14. A method comprising the steps of:

obtaining from a patient a set of time-separated sequential biological liquid samples;

measuring with an analyzer a parameter indicative of a quantity of luteinizing hormone (LH) in the biological liquid samples;

determining by a processor an ovulation date for the patient based on the presence of a predetermined change in the quantity of LH in the biological liquid samples;

measuring with the analyzer a parameter indicative of a quantity of the quantity of human chorionic gonadotropin hormone (hCG) in the sample;

determining by the processor the change in the quantity of measured quantity of hCG in each subsequent biological liquid sample and calculating the relative change in the measured hCG;

determining by the processor whether the relative change in measured quantity of hCG deviates from predetermined values relative to the ovulation date;

returning a healthy result for display on a graphical user interface if the measured hCG is within predetermined values to identify for the patient a normal pregnancy; or

returning a warning for display on the graphical user interface if the measured hCG deviates from predetermined values to identify for the patient one of an ectopic pregnancy, a multiple pregnancy, or an increased risk for miscarriage.

15. A method according to claim 14, wherein an ectopic/miscarriage result may be returned if the measured hCG is below the predetermined values relative to the ovulation date wherein the ectopic/miscarriage result is indicative of a potential ectopic pregnancy or a potential miscarriage.

16. A method according to claim 14, wherein a multiple result may be returned if the measured hCG is above the predetermined values relative to the ovulation date wherein the multiple result is indicative of a potential multiple pregnancy.

17. A method according to claim 14, wherein the parameter indicative of the quantity of LH in the biological liquid sample may be monitored and analyzed for approximately five to seven days after the ovulation date to indicate the health of the pregnancy.

18. A method according to claim 14, wherein the healthy result comprises information including any of: the measured quantity of LH, the measured quantity of hCG, the date and time of the test, and an amount of time between the time separated sequential tests.

19. A method according to claim 14, wherein warning comprises information including any of: the measured quantity of LH, the measured quantity of hCG, the date and time of the test, an amount of time between the time separated sequential tests, a request for a retest, and a recommendation to visit a healthcare practitioner.

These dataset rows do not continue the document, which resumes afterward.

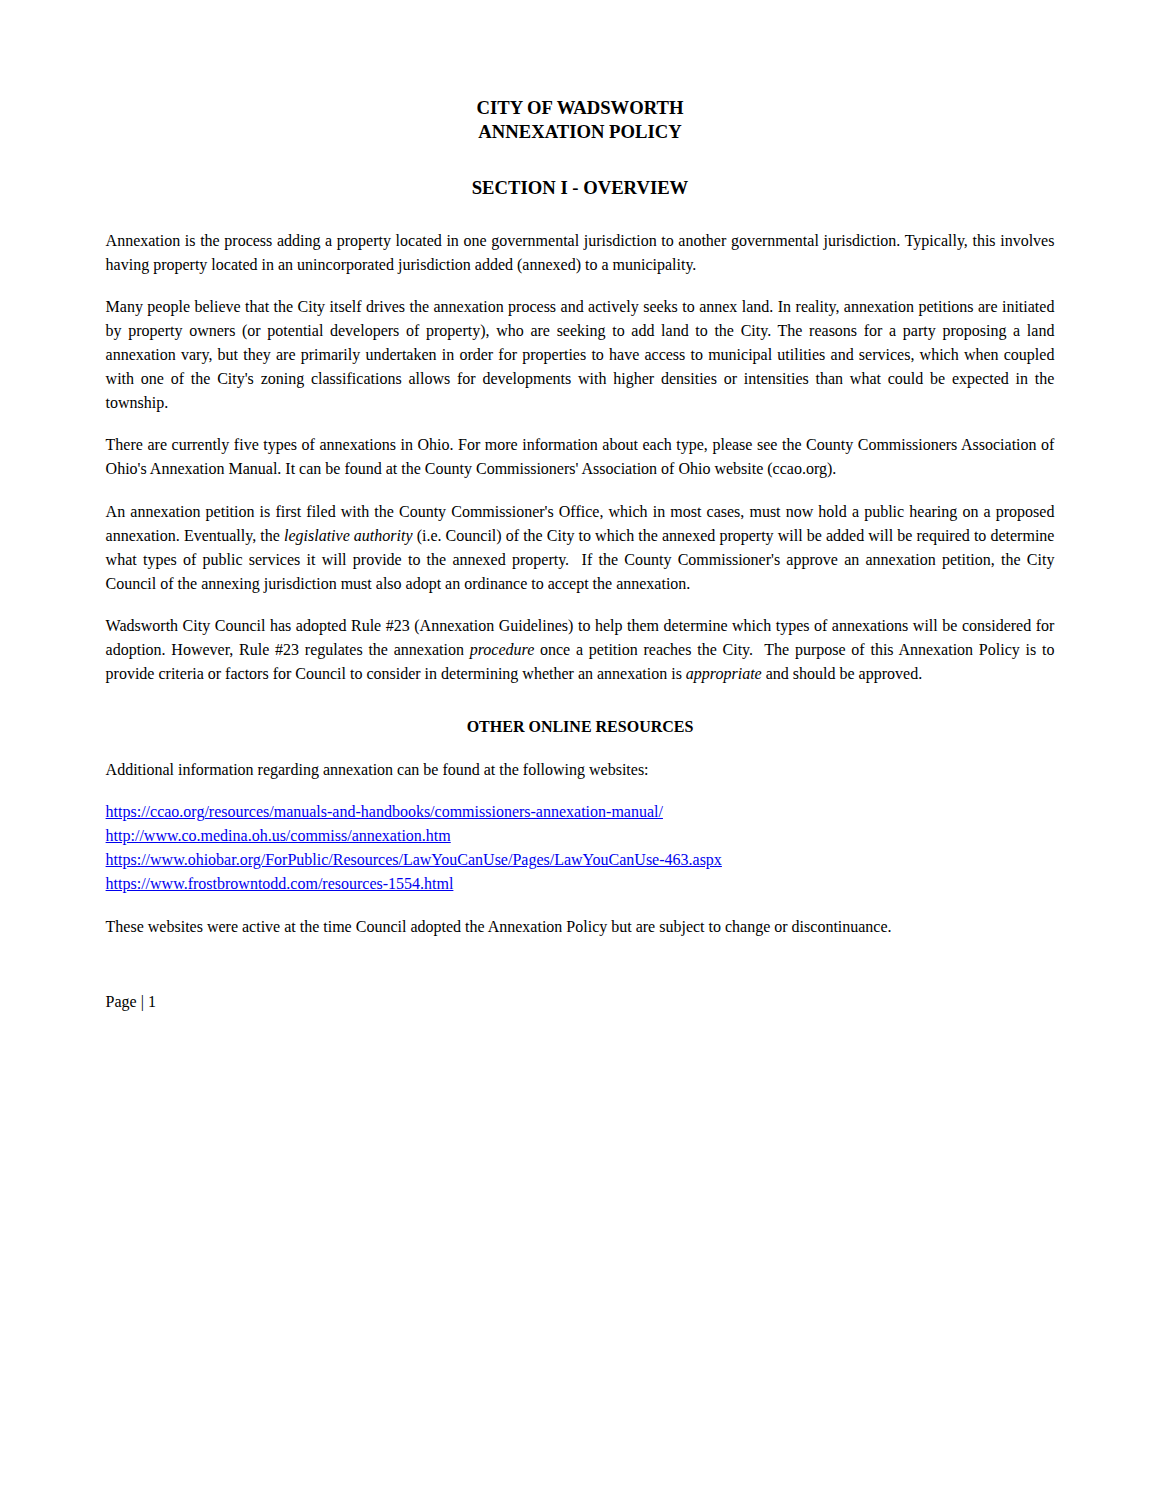CITY OF WADSWORTH
ANNEXATION POLICY
SECTION I - OVERVIEW
Annexation is the process adding a property located in one governmental jurisdiction to another governmental jurisdiction. Typically, this involves having property located in an unincorporated jurisdiction added (annexed) to a municipality.
Many people believe that the City itself drives the annexation process and actively seeks to annex land. In reality, annexation petitions are initiated by property owners (or potential developers of property), who are seeking to add land to the City. The reasons for a party proposing a land annexation vary, but they are primarily undertaken in order for properties to have access to municipal utilities and services, which when coupled with one of the City's zoning classifications allows for developments with higher densities or intensities than what could be expected in the township.
There are currently five types of annexations in Ohio. For more information about each type, please see the County Commissioners Association of Ohio's Annexation Manual. It can be found at the County Commissioners' Association of Ohio website (ccao.org).
An annexation petition is first filed with the County Commissioner's Office, which in most cases, must now hold a public hearing on a proposed annexation. Eventually, the legislative authority (i.e. Council) of the City to which the annexed property will be added will be required to determine what types of public services it will provide to the annexed property. If the County Commissioner's approve an annexation petition, the City Council of the annexing jurisdiction must also adopt an ordinance to accept the annexation.
Wadsworth City Council has adopted Rule #23 (Annexation Guidelines) to help them determine which types of annexations will be considered for adoption. However, Rule #23 regulates the annexation procedure once a petition reaches the City. The purpose of this Annexation Policy is to provide criteria or factors for Council to consider in determining whether an annexation is appropriate and should be approved.
OTHER ONLINE RESOURCES
Additional information regarding annexation can be found at the following websites:
https://ccao.org/resources/manuals-and-handbooks/commissioners-annexation-manual/
http://www.co.medina.oh.us/commiss/annexation.htm
https://www.ohiobar.org/ForPublic/Resources/LawYouCanUse/Pages/LawYouCanUse-463.aspx
https://www.frostbrowntodd.com/resources-1554.html
These websites were active at the time Council adopted the Annexation Policy but are subject to change or discontinuance.
Page | 1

20. A kit of parts comprising:

a device according to claim 1; and

a sample absorbing member.

21. A fertility and pregnancy monitoring device according to claim 1, wherein a first sample absorbing member is inserted into the device to measure a parameter indicative of the quantity of LH and a second sample absorbing member is inserted into the device to measure a parameter indicative of the quantity of hCG.

22. A fertility and pregnancy monitoring device, comprising:

a sample holder configured to accept a sample absorbing member containing a biological liquid sample;

a graphic user interface configured for use by a patient;

an analyzer configured to measure, for each of a plurality of sequential sample absorbing members, a quantity of luteinizing hormone (LH) and a quantity of human chorionic gonadotropin hormone (hCG) present in the biological liquid sample; and

a processor configured to:

determine an ovulation date of the patient based on the respective measured quantities of LH in each of the plurality of sequential sample absorbing members;

compare the measured quantity of hCG in each of the plurality of sequential sample absorbing members to each of a respective predetermined hCG value and the ovulation date of the patient;

determine, for each comparison, a health status of a pregnancy of the patient; and

cause the graphic user interface to display at least one of an indication of the health status and an instruction for the patient to seek medical attention.